NSAIDs

Question 1

Example of NSAID

Answer 1

Diclofenac

Question 2

Elimination of NSAIDs

Answer 2

Approximately 65% of the dose is excreted in the urine and approximately 35% in the bile as conjugates of unchanged diclofenac plus metabolites.

Question 3

Indications

Answer 3

Pain and inflammation

Question 4

Mechanism of action

Answer 4

NSAIDs inhibit synthesis of prostaglandins from arachidonic acid by inhibiting cyclooxygenase (COX).

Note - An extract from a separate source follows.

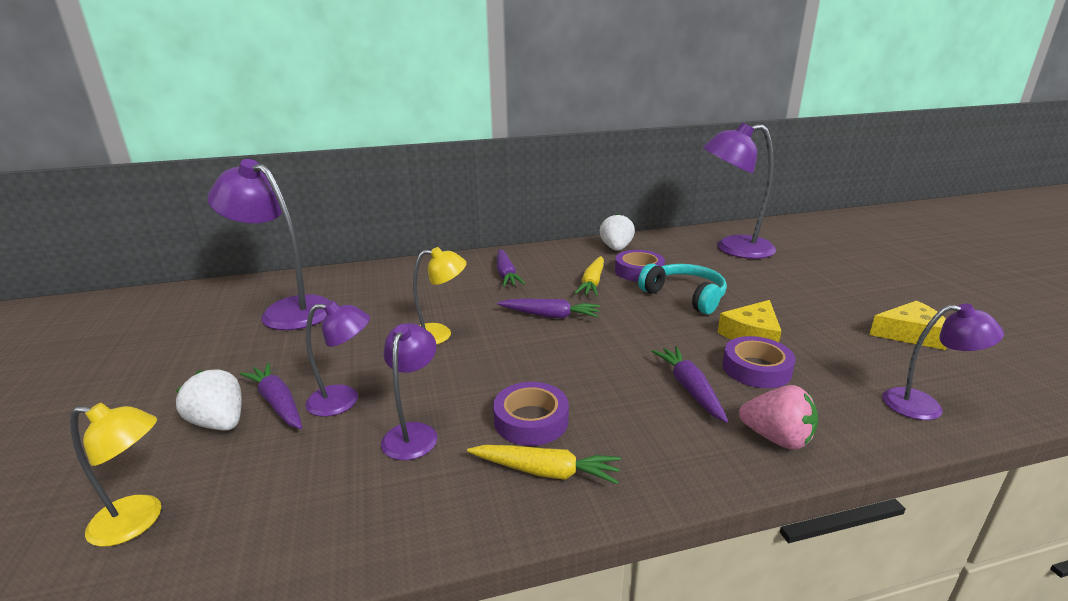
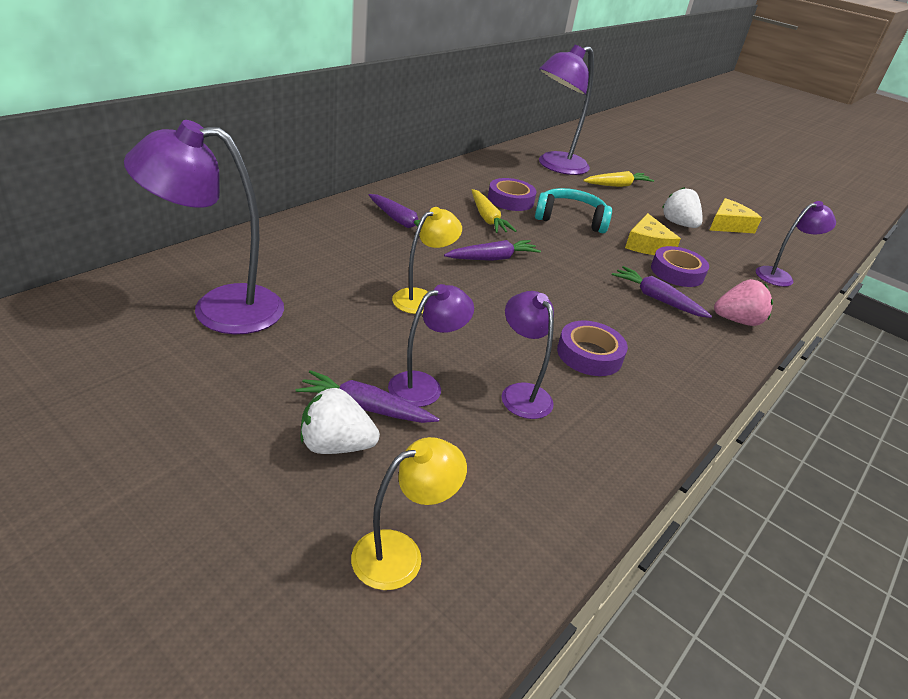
camera: 40 degrees left, 10 degrees up
yellow carrot [467,445,621,485] -> yellow carrot moved to [583,171,654,187]
white strawberry [600,214,635,251] -> white strawberry moved to [662,187,703,228]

COX-1 is the constitutive form. It stimulates prostaglandin synthesis that is essential to preserve integrity of the gastric mucosa; maintain renal perfusion (by dilating afferent glomerular arterioles); and inhibit thrombus formation at the vascular endothelium.

COX-2 is the inducible form, expressed in response to inflammatory stimuli. It stimulates production of prostaglandins that cause inflammation and pain.

Question 5

Contraindications

Answer 5

GI toxicity - indigestion, renal impairment, liver failure, heart failure

Question 6

Side effects

Answer 6

GI toxicity - indigestion, renal impairment, increased cardiovascular risk

Question 7

Interactions

Answer 7

Ulceration: aspirin, steroids
Bleeding: anticoagulants, SSRIs
renal impairment: ACE inhibitors, diuretics

Question 8

Patient information

Answer 8

Explain you are recommending an anti-inflammatory drug to help improve symptoms of pain, swelling and/or fever.

Oral NSAIDs should be taken with food to minimise GI upset.

Warn patients that the most common side effect is indigestion and advise them to stop treatment and seek medical advice if this occurs.

For patients with acute pain, explain that long-term use, e.g. beyond 10 days, is not recommended due to the risk of side effects.